Los chinos inventaron la pólvora y se divertían con sus fuegos artificiales. Occidente desarrolló su función bélica y Alfred Nobel, el mismo que da nombre a premios científicos y pacifistas, la transformó en dinamita. Los cohetes chinos estaban pensados para asombrar en fiestas y ferias, ahora acojonan al planeta con su basura espacial. Cosas de la espantosa revolución comunista (¡Groucho, Groucho, Karl es el error!) y la patada de kung fu a las abusonas potencias coloniales. Se cumple así la profecía de Napoleón: «China es un dragón dormido. Cuando despierte el mundo temblará».
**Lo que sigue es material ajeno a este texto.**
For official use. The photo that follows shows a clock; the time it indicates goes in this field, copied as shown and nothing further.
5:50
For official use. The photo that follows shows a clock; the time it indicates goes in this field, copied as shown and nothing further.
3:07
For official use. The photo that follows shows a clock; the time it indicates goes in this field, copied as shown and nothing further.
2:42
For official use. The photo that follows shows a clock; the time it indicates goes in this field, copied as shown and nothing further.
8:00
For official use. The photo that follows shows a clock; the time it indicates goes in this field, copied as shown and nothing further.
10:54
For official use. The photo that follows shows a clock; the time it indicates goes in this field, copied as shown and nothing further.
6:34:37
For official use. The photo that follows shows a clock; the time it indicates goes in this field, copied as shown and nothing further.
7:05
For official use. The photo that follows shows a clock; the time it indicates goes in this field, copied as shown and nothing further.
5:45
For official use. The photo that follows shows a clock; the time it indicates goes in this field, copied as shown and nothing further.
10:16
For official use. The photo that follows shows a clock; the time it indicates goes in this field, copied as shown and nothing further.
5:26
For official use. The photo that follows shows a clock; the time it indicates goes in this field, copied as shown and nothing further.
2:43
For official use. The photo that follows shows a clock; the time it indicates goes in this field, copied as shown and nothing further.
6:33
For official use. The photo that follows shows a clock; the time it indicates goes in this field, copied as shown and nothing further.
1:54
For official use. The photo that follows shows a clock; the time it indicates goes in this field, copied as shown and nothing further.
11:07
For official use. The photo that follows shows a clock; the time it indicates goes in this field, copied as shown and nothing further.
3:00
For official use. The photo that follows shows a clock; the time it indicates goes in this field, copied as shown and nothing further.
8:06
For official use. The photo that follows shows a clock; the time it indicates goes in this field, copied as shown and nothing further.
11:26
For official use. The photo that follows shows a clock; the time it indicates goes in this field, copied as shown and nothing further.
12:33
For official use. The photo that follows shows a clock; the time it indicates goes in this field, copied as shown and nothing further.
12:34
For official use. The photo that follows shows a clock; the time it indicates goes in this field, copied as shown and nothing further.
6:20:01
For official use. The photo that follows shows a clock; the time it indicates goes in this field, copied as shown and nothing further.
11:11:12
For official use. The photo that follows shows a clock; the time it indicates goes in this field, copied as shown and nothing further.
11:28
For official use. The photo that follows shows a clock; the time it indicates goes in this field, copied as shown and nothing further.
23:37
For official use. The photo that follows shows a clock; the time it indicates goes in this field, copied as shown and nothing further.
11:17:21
El cohete que paralizó el tráfico aéreo terminó cayendo en la inmensidad del Pacífico, que es donde se despeñan casi siempre (cuestión de estadística) o al menos eso nos dicen. Si llega a precipitarse en el Mare Nostrum, provoca un tsunami. La alerta máxima duró una mañana y la mayoría de ibicencos ni se enteró. Para mí fue un pretexto magnífico para mezclar un temprano palo con ginebra. Cuestión de personalidad a la hora de afrontar el apocalipsis.
La basura espacial sigue la excusa del científico alemán Werner von Braun, el mismo que decía ser responsable de hacer volar sus cohetes, pero no de dónde caían. Tras la II Guerra Mundial fue captado (valga el eufemismo) por los americanos antes que por los soviéticos, y revolucionó tanto la NASA como el ámbito de los electrodomésticos.
Tras las dudas razonables sobre el virus que pudo escaparse de un laboratorio de máxima seguridad, vuelven a caer toneladas de chatarra china sin control alguno. Ahora proyectan -y no es coña- una orgía de monos en el espacio. Han cambiado a Confucio por Fausto.